Hansel and Gretel

Kneehigh Theatre
Everyman Theatre
17th March - 3rd April 2010

Reviewed by Nadia Baha

Do you remember the time when you liked reading fairytales or when someone read fairytales to you? I always loved it. I admit, some bits scared me but all the bad people died or disappeared in the end, and my little world was safe again. Funny, but somehow politics works like that. But there are hardly ever happy endings. It is hard to tell who are the good guys and who are the bad ones.

In fairytales it is an easy task. The good-hearted wood cutter family is good, they help everyone and look after their children.

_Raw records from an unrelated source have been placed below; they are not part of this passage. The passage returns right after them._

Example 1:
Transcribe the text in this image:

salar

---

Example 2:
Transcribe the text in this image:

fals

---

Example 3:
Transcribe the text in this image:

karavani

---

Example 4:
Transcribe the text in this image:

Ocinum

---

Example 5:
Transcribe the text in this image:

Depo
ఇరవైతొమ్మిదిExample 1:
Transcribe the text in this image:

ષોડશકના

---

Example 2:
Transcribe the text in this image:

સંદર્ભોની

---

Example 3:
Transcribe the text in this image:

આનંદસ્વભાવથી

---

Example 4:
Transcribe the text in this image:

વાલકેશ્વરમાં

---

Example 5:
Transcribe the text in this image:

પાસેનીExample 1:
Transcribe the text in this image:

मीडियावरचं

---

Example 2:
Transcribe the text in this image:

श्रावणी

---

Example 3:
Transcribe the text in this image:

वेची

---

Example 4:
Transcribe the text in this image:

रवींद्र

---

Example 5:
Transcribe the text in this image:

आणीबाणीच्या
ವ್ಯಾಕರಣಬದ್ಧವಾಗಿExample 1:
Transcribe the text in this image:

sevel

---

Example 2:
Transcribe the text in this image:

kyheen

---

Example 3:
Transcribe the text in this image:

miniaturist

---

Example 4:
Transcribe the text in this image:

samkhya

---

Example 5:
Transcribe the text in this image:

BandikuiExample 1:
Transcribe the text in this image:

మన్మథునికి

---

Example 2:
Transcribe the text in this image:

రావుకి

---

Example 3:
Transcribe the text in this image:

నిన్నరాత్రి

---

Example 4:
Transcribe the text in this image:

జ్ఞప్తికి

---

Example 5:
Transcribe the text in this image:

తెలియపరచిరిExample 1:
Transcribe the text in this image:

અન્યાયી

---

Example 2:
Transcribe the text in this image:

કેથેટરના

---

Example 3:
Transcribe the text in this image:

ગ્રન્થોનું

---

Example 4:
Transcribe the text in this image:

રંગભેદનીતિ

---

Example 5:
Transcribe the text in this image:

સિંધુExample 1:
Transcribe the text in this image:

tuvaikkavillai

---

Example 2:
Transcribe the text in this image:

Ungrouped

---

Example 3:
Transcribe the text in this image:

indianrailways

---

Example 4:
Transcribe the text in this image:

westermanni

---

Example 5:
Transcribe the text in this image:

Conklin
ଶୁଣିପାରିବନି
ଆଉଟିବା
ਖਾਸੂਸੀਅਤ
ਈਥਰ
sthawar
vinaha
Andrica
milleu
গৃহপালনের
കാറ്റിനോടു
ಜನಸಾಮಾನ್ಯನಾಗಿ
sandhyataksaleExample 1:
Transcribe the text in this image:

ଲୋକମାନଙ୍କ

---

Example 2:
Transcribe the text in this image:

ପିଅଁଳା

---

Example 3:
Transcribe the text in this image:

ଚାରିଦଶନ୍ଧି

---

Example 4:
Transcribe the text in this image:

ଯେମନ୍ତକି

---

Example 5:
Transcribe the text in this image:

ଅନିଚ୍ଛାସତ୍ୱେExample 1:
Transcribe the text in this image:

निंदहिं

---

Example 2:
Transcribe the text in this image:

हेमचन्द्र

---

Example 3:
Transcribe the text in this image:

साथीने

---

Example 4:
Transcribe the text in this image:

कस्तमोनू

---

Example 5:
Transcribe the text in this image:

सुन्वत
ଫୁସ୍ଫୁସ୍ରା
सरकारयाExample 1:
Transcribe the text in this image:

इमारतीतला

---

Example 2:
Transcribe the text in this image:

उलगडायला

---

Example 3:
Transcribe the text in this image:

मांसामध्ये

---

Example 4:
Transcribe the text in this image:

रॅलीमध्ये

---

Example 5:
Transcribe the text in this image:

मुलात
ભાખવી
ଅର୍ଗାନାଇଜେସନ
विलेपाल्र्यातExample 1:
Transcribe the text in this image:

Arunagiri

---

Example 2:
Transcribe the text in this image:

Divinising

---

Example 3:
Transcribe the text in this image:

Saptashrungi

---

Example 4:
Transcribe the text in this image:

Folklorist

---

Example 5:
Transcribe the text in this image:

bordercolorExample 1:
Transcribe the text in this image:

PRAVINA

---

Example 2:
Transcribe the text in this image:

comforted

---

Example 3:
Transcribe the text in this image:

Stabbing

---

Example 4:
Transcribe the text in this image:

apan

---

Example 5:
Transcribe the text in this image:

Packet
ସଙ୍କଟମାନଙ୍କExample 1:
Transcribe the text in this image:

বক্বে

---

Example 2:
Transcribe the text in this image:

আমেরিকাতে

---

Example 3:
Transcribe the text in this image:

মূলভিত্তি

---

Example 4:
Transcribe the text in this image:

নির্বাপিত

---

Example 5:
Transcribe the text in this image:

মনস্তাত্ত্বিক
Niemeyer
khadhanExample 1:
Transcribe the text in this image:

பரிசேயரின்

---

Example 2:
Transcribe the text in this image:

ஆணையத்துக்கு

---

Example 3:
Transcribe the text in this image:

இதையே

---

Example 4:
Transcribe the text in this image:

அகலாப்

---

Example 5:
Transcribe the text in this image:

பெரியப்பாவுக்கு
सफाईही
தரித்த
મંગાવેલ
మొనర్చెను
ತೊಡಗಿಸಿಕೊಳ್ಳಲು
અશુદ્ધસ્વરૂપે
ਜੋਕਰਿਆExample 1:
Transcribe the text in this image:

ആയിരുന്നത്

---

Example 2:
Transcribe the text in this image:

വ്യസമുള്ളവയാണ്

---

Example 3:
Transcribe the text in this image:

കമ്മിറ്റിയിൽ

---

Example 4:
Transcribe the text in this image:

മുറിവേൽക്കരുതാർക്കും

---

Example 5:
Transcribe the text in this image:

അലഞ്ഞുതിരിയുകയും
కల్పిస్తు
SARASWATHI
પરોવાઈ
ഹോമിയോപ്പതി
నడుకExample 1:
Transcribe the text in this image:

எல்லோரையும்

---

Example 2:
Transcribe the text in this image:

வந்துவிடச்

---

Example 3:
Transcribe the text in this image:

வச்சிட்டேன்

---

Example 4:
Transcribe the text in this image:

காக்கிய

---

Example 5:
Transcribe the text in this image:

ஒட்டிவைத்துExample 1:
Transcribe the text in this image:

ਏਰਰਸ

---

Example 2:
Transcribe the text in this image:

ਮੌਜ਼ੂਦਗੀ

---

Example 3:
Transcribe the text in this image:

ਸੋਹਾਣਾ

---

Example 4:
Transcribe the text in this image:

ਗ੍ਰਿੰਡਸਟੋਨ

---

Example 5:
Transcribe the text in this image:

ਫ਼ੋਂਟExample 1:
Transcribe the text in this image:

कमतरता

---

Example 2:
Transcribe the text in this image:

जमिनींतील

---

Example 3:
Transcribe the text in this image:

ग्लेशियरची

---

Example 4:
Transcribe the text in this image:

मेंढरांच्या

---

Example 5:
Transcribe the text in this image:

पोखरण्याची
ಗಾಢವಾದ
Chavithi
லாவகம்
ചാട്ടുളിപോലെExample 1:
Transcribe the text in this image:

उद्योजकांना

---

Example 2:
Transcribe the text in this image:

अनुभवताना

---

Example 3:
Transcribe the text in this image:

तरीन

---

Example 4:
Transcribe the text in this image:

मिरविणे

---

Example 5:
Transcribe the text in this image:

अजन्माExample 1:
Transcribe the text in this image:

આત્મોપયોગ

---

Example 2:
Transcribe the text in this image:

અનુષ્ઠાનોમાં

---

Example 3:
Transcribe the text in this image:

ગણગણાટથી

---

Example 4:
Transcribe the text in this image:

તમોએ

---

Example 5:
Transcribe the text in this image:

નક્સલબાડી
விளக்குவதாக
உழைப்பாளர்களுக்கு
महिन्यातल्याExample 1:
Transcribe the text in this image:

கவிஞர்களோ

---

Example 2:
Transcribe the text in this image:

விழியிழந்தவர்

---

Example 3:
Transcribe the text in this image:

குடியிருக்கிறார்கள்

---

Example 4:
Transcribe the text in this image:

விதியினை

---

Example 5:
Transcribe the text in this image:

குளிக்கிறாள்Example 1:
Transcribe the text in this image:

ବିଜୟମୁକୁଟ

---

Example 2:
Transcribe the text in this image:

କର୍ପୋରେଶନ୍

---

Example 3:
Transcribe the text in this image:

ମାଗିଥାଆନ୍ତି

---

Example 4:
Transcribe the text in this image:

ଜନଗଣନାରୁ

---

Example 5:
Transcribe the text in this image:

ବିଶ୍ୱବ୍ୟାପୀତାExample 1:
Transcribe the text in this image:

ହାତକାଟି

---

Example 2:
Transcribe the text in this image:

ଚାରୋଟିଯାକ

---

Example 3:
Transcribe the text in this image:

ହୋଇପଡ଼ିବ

Everything is ok in their world, until storms and bad harvest leave them with too little food to survive. So the parents send their children in the forest and leave them. There is no such thing as social services in a fairytale so they get away with it, and we know they only do that because they love their children so much and couldn’t feed them if they stayed with them. If the family lived in Africa would the parents let Madonna adopt their children?

Of course, the witch is bad and wants to eat Hansel; we all know the story. They can escape and take all the food they can carry from the witch’s house. Happy ending, applause, curtain.

The play is much more than an excellent adaption of the famous fairytale. It is a clever piece of theatre with excellent music that reminded me of the Tiger Lillies. In the booklet it says: ”Hansel and Gretel is a show about home, about the need for it, the quest for it and the loss of it. Home sometimes presents itself in the most surprising forms and at the most surprising times. Keep looking and keep an eye out for those who want to take it from you, the world can be full of sugary imitation.”

It was very easy to judge whether this was a good or a bad play. I loved it.